Problem requirements>
Starting at the line that contains "Masks at 245×245." and continuing through the last line, write those lines out again with "Return results" changed to "Give results" and nothing else altered.

Records for the exercise>
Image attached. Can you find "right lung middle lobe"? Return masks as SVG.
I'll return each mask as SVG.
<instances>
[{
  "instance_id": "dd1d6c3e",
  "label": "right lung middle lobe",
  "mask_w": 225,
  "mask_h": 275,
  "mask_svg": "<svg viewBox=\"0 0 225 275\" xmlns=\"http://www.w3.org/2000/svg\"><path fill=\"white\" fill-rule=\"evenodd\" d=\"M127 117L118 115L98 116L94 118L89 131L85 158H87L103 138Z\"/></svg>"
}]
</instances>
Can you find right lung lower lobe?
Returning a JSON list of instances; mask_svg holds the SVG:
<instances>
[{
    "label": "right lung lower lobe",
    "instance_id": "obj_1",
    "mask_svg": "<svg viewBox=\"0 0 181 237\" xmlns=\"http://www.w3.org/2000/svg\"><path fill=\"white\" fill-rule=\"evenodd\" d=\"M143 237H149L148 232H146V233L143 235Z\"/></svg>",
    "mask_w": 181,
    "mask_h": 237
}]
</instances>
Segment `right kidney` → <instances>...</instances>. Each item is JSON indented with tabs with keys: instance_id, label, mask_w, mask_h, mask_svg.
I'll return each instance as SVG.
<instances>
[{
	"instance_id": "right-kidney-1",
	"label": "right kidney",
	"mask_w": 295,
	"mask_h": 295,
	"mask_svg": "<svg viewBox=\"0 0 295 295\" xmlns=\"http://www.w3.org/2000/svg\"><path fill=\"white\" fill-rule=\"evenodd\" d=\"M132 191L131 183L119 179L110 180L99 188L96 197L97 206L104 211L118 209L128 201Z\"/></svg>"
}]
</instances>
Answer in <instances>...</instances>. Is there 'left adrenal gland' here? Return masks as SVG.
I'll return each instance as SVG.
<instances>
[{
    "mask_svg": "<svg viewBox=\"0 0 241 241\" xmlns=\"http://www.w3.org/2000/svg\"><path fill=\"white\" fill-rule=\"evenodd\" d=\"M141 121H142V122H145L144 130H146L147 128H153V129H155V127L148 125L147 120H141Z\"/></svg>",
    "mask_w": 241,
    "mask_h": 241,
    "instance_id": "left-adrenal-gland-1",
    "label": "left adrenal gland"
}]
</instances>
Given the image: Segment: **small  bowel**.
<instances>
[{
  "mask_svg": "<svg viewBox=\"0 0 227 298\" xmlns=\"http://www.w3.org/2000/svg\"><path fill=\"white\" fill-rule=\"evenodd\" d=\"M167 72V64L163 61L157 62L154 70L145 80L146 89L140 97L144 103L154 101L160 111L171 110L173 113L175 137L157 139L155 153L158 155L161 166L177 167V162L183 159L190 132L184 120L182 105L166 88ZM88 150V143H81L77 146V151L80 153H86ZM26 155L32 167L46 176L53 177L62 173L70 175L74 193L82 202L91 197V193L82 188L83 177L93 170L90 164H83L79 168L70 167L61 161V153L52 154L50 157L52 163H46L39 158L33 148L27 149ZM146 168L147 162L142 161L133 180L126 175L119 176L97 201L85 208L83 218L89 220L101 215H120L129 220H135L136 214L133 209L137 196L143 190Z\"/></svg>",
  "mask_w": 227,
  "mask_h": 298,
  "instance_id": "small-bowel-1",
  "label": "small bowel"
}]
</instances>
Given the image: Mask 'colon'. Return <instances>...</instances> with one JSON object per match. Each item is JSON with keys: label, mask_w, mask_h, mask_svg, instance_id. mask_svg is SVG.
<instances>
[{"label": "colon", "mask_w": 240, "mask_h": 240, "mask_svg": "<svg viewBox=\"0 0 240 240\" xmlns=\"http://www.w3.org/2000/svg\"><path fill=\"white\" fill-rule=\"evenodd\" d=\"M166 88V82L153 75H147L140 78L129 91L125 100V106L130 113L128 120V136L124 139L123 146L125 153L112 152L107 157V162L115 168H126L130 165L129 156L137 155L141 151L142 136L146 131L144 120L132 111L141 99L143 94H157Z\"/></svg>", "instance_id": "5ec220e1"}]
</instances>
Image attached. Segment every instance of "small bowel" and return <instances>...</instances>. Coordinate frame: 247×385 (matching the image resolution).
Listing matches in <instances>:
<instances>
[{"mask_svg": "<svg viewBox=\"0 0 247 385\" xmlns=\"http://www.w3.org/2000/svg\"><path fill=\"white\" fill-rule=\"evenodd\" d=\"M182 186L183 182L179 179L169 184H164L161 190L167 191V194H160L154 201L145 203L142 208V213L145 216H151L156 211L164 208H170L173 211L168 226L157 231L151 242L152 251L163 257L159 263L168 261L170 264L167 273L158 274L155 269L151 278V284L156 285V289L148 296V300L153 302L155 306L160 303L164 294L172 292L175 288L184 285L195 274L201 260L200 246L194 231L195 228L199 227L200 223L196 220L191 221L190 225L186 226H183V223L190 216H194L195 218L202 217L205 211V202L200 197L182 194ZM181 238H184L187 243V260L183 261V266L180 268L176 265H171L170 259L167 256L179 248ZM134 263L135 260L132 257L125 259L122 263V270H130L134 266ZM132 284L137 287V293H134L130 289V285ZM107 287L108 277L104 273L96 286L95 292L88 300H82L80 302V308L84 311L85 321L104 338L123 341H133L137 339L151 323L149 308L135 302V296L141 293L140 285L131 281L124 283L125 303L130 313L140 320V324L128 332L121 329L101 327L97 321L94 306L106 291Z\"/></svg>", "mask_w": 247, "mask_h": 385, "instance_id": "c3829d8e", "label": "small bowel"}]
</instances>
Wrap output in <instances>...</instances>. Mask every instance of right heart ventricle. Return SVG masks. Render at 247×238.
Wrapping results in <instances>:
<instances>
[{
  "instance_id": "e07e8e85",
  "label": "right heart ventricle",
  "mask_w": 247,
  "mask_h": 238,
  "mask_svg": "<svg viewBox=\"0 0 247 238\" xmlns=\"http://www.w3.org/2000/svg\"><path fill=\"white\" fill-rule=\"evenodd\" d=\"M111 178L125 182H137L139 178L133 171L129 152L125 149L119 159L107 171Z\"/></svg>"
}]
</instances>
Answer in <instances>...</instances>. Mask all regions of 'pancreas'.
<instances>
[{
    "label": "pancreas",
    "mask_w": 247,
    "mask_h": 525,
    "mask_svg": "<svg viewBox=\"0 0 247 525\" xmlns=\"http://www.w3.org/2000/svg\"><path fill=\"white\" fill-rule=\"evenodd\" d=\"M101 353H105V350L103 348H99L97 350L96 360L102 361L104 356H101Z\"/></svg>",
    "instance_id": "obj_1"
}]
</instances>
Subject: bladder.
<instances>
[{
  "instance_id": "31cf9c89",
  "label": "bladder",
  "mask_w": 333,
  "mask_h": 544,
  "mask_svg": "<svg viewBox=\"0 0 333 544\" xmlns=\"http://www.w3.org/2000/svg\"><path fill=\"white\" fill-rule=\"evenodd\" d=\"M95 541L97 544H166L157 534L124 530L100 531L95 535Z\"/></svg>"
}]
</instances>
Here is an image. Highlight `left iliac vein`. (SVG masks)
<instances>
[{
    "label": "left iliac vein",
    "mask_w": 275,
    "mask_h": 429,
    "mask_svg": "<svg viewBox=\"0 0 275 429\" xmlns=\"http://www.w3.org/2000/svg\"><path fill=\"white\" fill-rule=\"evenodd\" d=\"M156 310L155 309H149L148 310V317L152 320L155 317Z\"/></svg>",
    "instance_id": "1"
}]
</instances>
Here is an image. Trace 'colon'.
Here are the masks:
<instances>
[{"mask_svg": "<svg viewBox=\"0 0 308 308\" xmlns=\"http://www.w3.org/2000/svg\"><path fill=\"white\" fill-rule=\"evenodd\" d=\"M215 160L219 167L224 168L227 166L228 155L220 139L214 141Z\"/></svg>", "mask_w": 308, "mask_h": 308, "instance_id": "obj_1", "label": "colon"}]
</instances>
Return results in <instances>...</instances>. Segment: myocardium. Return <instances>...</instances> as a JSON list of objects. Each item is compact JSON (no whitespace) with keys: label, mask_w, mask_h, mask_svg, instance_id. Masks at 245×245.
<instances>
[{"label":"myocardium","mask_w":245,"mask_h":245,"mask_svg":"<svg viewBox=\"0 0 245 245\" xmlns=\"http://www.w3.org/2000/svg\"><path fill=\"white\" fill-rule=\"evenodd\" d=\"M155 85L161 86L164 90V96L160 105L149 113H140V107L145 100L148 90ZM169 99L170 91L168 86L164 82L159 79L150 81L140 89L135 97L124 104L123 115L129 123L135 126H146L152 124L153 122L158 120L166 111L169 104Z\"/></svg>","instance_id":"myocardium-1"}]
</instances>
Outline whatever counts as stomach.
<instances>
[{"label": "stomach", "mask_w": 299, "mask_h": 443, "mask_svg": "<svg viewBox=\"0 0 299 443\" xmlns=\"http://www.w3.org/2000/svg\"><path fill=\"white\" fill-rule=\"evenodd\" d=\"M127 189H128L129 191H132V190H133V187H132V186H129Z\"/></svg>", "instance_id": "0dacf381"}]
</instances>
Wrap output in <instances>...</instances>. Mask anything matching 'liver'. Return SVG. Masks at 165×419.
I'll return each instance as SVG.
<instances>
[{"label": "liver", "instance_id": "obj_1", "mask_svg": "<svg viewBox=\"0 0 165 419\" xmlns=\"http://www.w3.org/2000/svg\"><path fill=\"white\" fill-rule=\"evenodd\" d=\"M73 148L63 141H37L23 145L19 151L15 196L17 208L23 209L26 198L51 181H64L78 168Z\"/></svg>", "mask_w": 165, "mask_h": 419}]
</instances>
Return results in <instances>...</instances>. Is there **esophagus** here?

Output below>
Give results in <instances>...</instances>. Segment: myocardium. Return <instances>...</instances> as a JSON list of objects. Each item is compact JSON (no whitespace) with keys: label, mask_w, mask_h, mask_svg, instance_id. Masks at 245×245.
<instances>
[{"label":"myocardium","mask_w":245,"mask_h":245,"mask_svg":"<svg viewBox=\"0 0 245 245\" xmlns=\"http://www.w3.org/2000/svg\"><path fill=\"white\" fill-rule=\"evenodd\" d=\"M155 85L161 86L164 90V96L160 105L149 113H140V107L145 100L148 90ZM169 99L170 91L168 86L164 82L159 79L150 81L140 89L135 97L124 104L123 115L129 123L135 126H146L152 124L153 122L158 120L166 111L169 104Z\"/></svg>","instance_id":"myocardium-1"}]
</instances>
Outline whatever counts as stomach.
<instances>
[{"label": "stomach", "mask_w": 299, "mask_h": 443, "mask_svg": "<svg viewBox=\"0 0 299 443\" xmlns=\"http://www.w3.org/2000/svg\"><path fill=\"white\" fill-rule=\"evenodd\" d=\"M127 189H128L129 191H132V190H133V187H132V186H129Z\"/></svg>", "instance_id": "0dacf381"}]
</instances>
Wrap output in <instances>...</instances>. Mask anything matching 'liver'. Return SVG. Masks at 165×419.
I'll return each instance as SVG.
<instances>
[{"label": "liver", "instance_id": "obj_1", "mask_svg": "<svg viewBox=\"0 0 165 419\" xmlns=\"http://www.w3.org/2000/svg\"><path fill=\"white\" fill-rule=\"evenodd\" d=\"M73 148L63 141H37L23 145L19 151L15 196L17 208L23 209L26 198L51 181H64L78 168Z\"/></svg>", "mask_w": 165, "mask_h": 419}]
</instances>
Give results in <instances>...</instances>. Is there **esophagus** here?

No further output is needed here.